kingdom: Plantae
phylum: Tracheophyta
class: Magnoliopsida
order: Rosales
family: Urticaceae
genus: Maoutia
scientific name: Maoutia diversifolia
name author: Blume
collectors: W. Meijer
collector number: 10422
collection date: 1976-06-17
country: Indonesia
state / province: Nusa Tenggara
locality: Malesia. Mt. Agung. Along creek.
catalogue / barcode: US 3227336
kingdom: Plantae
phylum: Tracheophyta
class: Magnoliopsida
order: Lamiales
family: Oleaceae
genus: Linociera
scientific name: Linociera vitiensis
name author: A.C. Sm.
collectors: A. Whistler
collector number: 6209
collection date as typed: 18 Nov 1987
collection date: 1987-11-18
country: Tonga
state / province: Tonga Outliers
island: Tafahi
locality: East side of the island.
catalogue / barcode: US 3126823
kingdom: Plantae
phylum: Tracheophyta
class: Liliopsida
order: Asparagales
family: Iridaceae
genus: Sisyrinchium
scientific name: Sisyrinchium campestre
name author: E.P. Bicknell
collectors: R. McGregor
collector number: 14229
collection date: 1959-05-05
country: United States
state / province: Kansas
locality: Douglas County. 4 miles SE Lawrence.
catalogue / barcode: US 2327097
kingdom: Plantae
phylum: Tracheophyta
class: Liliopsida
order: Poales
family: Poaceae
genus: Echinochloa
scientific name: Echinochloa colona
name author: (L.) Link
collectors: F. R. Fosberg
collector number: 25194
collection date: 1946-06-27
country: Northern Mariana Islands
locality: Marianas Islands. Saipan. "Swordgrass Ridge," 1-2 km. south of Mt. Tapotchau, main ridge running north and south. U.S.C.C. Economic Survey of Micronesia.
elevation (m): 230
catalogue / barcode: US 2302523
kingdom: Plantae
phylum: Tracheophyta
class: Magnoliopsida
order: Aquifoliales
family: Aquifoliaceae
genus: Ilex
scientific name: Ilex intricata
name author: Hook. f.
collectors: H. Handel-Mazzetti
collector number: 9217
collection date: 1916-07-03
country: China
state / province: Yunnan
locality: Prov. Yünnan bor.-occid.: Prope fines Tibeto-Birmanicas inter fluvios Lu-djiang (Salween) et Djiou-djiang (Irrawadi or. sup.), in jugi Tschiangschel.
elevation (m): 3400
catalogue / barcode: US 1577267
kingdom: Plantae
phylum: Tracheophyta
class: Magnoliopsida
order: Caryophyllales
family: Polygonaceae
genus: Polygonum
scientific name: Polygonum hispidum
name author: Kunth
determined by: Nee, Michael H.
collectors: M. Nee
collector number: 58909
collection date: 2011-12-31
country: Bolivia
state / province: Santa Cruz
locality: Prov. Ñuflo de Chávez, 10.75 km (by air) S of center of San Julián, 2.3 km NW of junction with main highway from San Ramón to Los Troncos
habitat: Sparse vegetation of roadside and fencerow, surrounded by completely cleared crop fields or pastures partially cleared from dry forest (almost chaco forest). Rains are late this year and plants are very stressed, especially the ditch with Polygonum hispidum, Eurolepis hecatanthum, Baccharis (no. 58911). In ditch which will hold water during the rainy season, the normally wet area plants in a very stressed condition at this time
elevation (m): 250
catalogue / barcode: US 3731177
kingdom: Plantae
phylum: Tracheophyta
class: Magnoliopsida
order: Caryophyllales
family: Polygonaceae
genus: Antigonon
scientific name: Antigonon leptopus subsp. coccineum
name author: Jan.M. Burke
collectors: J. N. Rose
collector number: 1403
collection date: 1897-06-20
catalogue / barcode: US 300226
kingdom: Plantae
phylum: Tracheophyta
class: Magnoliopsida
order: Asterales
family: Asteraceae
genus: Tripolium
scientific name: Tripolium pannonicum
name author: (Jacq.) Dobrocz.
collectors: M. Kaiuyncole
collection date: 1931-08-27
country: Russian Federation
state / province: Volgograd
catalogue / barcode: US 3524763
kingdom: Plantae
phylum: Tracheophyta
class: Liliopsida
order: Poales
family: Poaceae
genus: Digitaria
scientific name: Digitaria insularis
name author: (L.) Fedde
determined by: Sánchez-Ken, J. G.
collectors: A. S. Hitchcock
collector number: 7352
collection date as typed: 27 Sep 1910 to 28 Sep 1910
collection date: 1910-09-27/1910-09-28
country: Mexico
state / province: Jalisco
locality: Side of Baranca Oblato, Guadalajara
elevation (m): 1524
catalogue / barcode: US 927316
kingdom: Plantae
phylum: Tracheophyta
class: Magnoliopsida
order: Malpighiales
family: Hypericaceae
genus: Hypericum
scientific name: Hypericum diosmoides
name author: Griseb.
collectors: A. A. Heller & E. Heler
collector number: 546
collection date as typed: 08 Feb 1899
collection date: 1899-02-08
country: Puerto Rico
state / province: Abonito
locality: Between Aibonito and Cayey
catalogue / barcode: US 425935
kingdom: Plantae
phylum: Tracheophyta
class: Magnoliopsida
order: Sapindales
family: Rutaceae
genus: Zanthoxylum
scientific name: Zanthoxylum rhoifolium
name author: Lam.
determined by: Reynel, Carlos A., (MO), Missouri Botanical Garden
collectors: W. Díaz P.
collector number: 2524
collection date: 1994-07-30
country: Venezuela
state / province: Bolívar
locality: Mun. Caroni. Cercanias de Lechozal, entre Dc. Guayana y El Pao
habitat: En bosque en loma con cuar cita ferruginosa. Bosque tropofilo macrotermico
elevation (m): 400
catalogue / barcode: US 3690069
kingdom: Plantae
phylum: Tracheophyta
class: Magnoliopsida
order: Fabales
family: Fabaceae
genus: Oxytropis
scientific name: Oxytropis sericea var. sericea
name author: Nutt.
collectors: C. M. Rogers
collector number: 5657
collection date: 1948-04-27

*****

Problem description —
Could you lay out every line of these rows as a numbered list, leaving out any blank lines?

Answer for the task —
1. kingdom: Plantae
2. phylum: Tracheophyta
3. class: Magnoliopsida
4. order: Rosales
5. family: Urticaceae
6. genus: Maoutia
7. scientific name: Maoutia diversifolia
8. name author: Blume
9. collectors: W. Meijer
10. collector number: 10422
11. collection date: 1976-06-17
12. country: Indonesia
13. state / province: Nusa Tenggara
14. locality: Malesia. Mt. Agung. Along creek.
15. catalogue / barcode: US 3227336
16. kingdom: Plantae
17. phylum: Tracheophyta
18. class: Magnoliopsida
19. order: Lamiales
20. family: Oleaceae
21. genus: Linociera
22. scientific name: Linociera vitiensis
23. name author: A.C. Sm.
24. collectors: A. Whistler
25. collector number: 6209
26. collection date as typed: 18 Nov 1987
27. collection date: 1987-11-18
28. country: Tonga
29. state / province: Tonga Outliers
30. island: Tafahi
31. locality: East side of the island.
32. catalogue / barcode: US 3126823
33. kingdom: Plantae
34. phylum: Tracheophyta
35. class: Liliopsida
36. order: Asparagales
37. family: Iridaceae
38. genus: Sisyrinchium
39. scientific name: Sisyrinchium campestre
40. name author: E.P. Bicknell
41. collectors: R. McGregor
42. collector number: 14229
43. collection date: 1959-05-05
44. country: United States
45. state / province: Kansas
46. locality: Douglas County. 4 miles SE Lawrence.
47. catalogue / barcode: US 2327097
48. kingdom: Plantae
49. phylum: Tracheophyta
50. class: Liliopsida
51. order: Poales
52. family: Poaceae
53. genus: Echinochloa
54. scientific name: Echinochloa colona
55. name author: (L.) Link
56. collectors: F. R. Fosberg
57. collector number: 25194
58. collection date: 1946-06-27
59. country: Northern Mariana Islands
60. locality: Marianas Islands. Saipan. "Swordgrass Ridge," 1-2 km. south of Mt. Tapotchau, main ridge running north and south. U.S.C.C. Economic Survey of Micronesia.
61. elevation (m): 230
62. catalogue / barcode: US 2302523
63. kingdom: Plantae
64. phylum: Tracheophyta
65. class: Magnoliopsida
66. order: Aquifoliales
67. family: Aquifoliaceae
68. genus: Ilex
69. scientific name: Ilex intricata
70. name author: Hook. f.
71. collectors: H. Handel-Mazzetti
72. collector number: 9217
73. collection date: 1916-07-03
74. country: China
75. state / province: Yunnan
76. locality: Prov. Yünnan bor.-occid.: Prope fines Tibeto-Birmanicas inter fluvios Lu-djiang (Salween) et Djiou-djiang (Irrawadi or. sup.), in jugi Tschiangschel.
77. elevation (m): 3400
78. catalogue / barcode: US 1577267
79. kingdom: Plantae
80. phylum: Tracheophyta
81. class: Magnoliopsida
82. order: Caryophyllales
83. family: Polygonaceae
84. genus: Polygonum
85. scientific name: Polygonum hispidum
86. name author: Kunth
87. determined by: Nee, Michael H.
88. collectors: M. Nee
89. collector number: 58909
90. collection date: 2011-12-31
91. country: Bolivia
92. state / province: Santa Cruz
93. locality: Prov. Ñuflo de Chávez, 10.75 km (by air) S of center of San Julián, 2.3 km NW of junction with main highway from San Ramón to Los Troncos
94. habitat: Sparse vegetation of roadside and fencerow, surrounded by completely cleared crop fields or pastures partially cleared from dry forest (almost chaco forest). Rains are late this year and plants are very stressed, especially the ditch with Polygonum hispidum, Eurolepis hecatanthum, Baccharis (no. 58911). In ditch which will hold water during the rainy season, the normally wet area plants in a very stressed condition at this time
95. elevation (m): 250
96. catalogue / barcode: US 3731177
97. kingdom: Plantae
98. phylum: Tracheophyta
99. class: Magnoliopsida
100. order: Caryophyllales
101. family: Polygonaceae
102. genus: Antigonon
103. scientific name: Antigonon leptopus subsp. coccineum
104. name author: Jan.M. Burke
105. collectors: J. N. Rose
106. collector number: 1403
107. collection date: 1897-06-20
108. catalogue / barcode: US 300226
109. kingdom: Plantae
110. phylum: Tracheophyta
111. class: Magnoliopsida
112. order: Asterales
113. family: Asteraceae
114. genus: Tripolium
115. scientific name: Tripolium pannonicum
116. name author: (Jacq.) Dobrocz.
117. collectors: M. Kaiuyncole
118. collection date: 1931-08-27
119. country: Russian Federation
120. state / province: Volgograd
121. catalogue / barcode: US 3524763
122. kingdom: Plantae
123. phylum: Tracheophyta
124. class: Liliopsida
125. order: Poales
126. family: Poaceae
127. genus: Digitaria
128. scientific name: Digitaria insularis
129. name author: (L.) Fedde
130. determined by: Sánchez-Ken, J. G.
131. collectors: A. S. Hitchcock
132. collector number: 7352
133. collection date as typed: 27 Sep 1910 to 28 Sep 1910
134. collection date: 1910-09-27/1910-09-28
135. country: Mexico
136. state / province: Jalisco
137. locality: Side of Baranca Oblato, Guadalajara
138. elevation (m): 1524
139. catalogue / barcode: US 927316
140. kingdom: Plantae
141. phylum: Tracheophyta
142. class: Magnoliopsida
143. order: Malpighiales
144. family: Hypericaceae
145. genus: Hypericum
146. scientific name: Hypericum diosmoides
147. name author: Griseb.
148. collectors: A. A. Heller & E. Heler
149. collector number: 546
150. collection date as typed: 08 Feb 1899
151. collection date: 1899-02-08
152. country: Puerto Rico
153. state / province: Abonito
154. locality: Between Aibonito and Cayey
155. catalogue / barcode: US 425935
156. kingdom: Plantae
157. phylum: Tracheophyta
158. class: Magnoliopsida
159. order: Sapindales
160. family: Rutaceae
161. genus: Zanthoxylum
162. scientific name: Zanthoxylum rhoifolium
163. name author: Lam.
164. determined by: Reynel, Carlos A., (MO), Missouri Botanical Garden
165. collectors: W. Díaz P.
166. collector number: 2524
167. collection date: 1994-07-30
168. country: Venezuela
169. state / province: Bolívar
170. locality: Mun. Caroni. Cercanias de Lechozal, entre Dc. Guayana y El Pao
171. habitat: En bosque en loma con cuar cita ferruginosa. Bosque tropofilo macrotermico
172. elevation (m): 400
173. catalogue / barcode: US 3690069
174. kingdom: Plantae
175. phylum: Tracheophyta
176. class: Magnoliopsida
177. order: Fabales
178. family: Fabaceae
179. genus: Oxytropis
180. scientific name: Oxytropis sericea var. sericea
181. name author: Nutt.
182. collectors: C. M. Rogers
183. collector number: 5657
184. collection date: 1948-04-27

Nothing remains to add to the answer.